Once your diagram is drawn, you need to describe it using specific mathematical words:

  • Unimodal: The data has one clear "peak" (one mode).
  • Bimodal: The data has two clear peaks. Analogy: Like the two humps on a camel!
  • Symmetrical: The left side is a mirror image of the right side.
  • Skewed: The data is "leaning" to one side.
How to remember Skewness:

Think of where the "tail" of the graph is pointing:
- Positive Skew: The "tail" points to the right (towards the positive numbers). Most data is bunched at the low end.
- Negative Skew: The "tail" points to the left (towards the negative/lower numbers). Most data is bunched at the high end.

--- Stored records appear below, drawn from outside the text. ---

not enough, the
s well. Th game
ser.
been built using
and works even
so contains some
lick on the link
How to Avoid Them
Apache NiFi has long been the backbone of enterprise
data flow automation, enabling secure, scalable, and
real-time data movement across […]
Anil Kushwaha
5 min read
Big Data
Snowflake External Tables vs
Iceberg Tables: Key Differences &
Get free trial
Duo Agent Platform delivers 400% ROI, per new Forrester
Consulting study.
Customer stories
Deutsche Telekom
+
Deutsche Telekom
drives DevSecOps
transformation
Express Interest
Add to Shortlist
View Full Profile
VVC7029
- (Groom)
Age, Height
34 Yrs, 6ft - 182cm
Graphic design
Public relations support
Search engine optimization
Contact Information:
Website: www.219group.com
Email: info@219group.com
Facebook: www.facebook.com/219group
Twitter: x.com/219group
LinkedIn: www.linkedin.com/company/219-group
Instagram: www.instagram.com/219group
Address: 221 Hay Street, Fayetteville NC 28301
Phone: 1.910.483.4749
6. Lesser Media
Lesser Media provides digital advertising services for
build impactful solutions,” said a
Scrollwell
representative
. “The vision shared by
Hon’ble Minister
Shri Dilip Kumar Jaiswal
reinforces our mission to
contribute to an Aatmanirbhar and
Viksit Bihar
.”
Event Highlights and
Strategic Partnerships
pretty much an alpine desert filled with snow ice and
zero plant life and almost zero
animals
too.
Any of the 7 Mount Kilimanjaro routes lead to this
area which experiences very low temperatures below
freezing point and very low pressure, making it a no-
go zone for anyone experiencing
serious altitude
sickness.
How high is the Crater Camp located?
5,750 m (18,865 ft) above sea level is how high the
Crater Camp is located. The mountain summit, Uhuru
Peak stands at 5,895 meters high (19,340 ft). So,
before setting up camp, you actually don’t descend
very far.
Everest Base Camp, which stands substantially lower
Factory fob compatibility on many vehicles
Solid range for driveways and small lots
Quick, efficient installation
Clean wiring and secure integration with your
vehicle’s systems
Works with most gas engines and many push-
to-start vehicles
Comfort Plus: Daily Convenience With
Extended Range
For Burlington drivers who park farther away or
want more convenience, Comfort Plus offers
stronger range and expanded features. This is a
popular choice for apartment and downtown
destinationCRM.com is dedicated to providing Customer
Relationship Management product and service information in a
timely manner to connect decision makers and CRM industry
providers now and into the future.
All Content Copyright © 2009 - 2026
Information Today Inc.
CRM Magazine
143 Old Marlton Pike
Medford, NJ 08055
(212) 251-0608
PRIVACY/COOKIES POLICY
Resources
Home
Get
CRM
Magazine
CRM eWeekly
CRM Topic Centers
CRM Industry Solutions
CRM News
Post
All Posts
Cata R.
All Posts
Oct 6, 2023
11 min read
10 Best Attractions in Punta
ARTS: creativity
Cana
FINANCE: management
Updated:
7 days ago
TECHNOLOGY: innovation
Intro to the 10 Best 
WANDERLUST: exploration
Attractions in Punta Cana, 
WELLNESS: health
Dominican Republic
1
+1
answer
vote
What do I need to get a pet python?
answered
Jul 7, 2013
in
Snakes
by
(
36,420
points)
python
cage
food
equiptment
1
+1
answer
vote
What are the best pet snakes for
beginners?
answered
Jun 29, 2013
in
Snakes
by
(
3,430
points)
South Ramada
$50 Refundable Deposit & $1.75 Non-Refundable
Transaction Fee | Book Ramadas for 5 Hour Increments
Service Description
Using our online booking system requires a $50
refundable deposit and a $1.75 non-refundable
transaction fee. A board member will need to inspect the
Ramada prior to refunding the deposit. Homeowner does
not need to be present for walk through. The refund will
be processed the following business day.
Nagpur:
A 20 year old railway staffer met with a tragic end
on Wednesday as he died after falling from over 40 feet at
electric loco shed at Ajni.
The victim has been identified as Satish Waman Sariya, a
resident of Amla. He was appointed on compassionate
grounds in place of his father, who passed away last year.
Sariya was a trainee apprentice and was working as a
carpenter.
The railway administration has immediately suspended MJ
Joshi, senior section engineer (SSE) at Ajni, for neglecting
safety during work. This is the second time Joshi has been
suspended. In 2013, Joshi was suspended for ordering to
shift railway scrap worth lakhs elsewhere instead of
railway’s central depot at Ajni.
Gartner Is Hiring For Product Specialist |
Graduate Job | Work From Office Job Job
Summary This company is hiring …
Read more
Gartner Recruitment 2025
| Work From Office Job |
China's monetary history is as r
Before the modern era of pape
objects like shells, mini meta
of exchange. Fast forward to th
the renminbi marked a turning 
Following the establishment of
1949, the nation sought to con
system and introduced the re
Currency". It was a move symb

Don't worry if this seems tricky! Just look at the "tail." If the graph trails off towards the right, it's positive skew. If it trails off towards the left, it's negative skew.

Summary: Describing the distribution helps us understand if the data is balanced or if it is "weighted" heavily towards one end.


6. Outliers and Cleaning Data

Sometimes, data is just plain weird. An outlier is a data point that is inconsistent with the rest of the set. It might be a measurement error or just a very rare event.

How to identify an outlier (The 1.5 x IQR Rule):
A value is usually considered an outlier if it is:
- More than \( 1.5 \times \text{IQR} \) above the Upper Quartile.
- More than \( 1.5 \times \text{IQR} \) below the Lower Quartile.

Alternatively, you might be told an outlier is more than 2 standard deviations from the mean.

Cleaning Data: This is the process of dealing with missing values, errors, or deciding whether to keep or remove outliers before you start your final analysis.

Takeaway: Always look for values that don't fit the pattern. They might be the most interesting part of your data, or they might be a mistake that needs "cleaning"!